======== Reading passage

Resolving Discrepancies in Compute-Optimal Scaling of Language Models: Checkpoints

This repository contains the model checkpoints in the paper "Resolving Discrepancies in Compute-Optimal Scaling of Language Models", by Tomer Porian, Mithcell Wortsman, Jenia Jitsev, Ludwig Schmidt, and Yair Carmon.

Folder structure

Each checkpoint directory is in the path

dataset={dataset}/hparams={hparams}_warmup={warmup}_decay={decay}/params={int(params / 1e6)}M_maxstep={maxstep}

where dataset, hparams, warmup, decay, params, maxstep are as defined in the github repository, which contains the code and data for reproducing the figures in the paper.

Evaluation and text generation

The script evaluating_checkpoint.py allows you to evaluate checkpoints on validation shards and generate text. Move it to your open_lm local copy and run the following commands:

python evaluating_checkpoint.py --checkpoint "path/to/checkpoint" --input-text "The quick brown fox jumps over the lazy dog."

python evaluating_checkpoint.py --checkpoint "path/to/checkpoint" --val-data "path/to/validation/shards"

Citation

@article{porian2024resolving,
  title={Resolving Discrepancies in Compute-Optimal Scaling of Language Models},
  author={Porian, Tomer and Wortsman, Mitchell and Jitsev, Jenia and Schmidt, Ludwig and Carmon, Yair},
  journal={arXiv:2406.19146},
  year={2024}
}

================
======== Source material

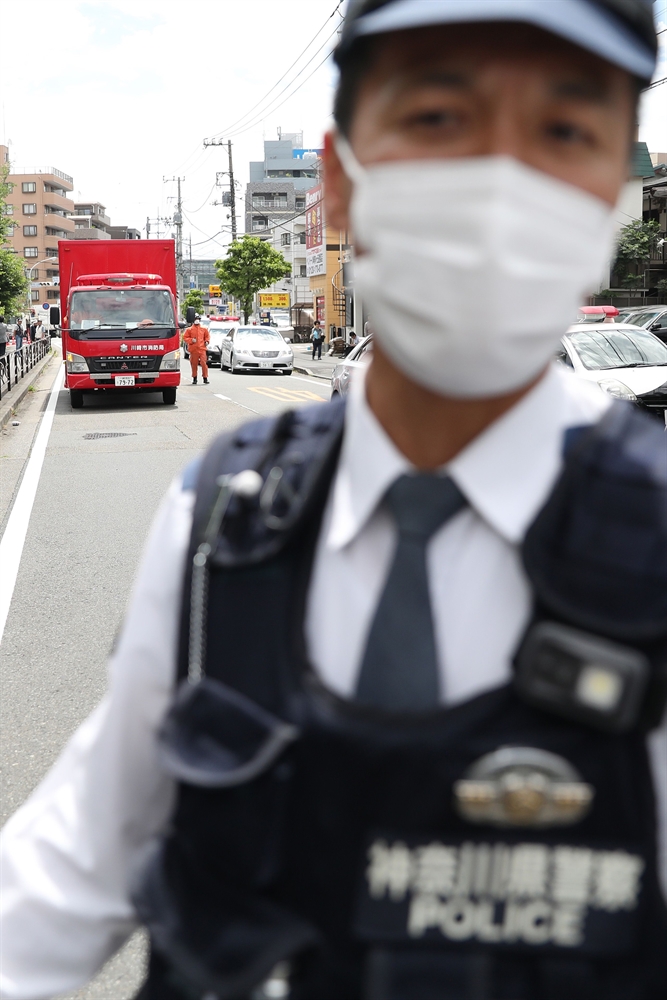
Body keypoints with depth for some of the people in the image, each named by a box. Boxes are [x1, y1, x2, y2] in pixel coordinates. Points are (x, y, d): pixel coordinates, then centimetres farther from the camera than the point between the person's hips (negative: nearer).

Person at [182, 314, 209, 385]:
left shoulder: (204, 329, 11)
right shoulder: (189, 329, 7)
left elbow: (207, 336, 21)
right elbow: (185, 338, 6)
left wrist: (207, 341, 2)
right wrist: (191, 340, -10)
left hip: (202, 349, 0)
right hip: (193, 350, 0)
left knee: (203, 363, -11)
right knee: (194, 364, 5)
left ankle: (205, 378, -6)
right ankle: (194, 378, 16)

================

Tasks for this exercise:
1. According to the checkpoints readme, where should the script evaluating_checkpoint.py be moved before the commands are run?
2. In the entries, rewrite the lines from the one holding "left elbow: (207, 336, 21)" through the last line of the entries, inclusive, with every "knee" replaced by "knee joint" and all else unchanged.

Per-task outputs:
1. To your open_lm local copy.

2.
left elbow: (207, 336, 21)
right elbow: (185, 338, 6)
left wrist: (207, 341, 2)
right wrist: (191, 340, -10)
left hip: (202, 349, 0)
right hip: (193, 350, 0)
left knee joint: (203, 363, -11)
right knee joint: (194, 364, 5)
left ankle: (205, 378, -6)
right ankle: (194, 378, 16)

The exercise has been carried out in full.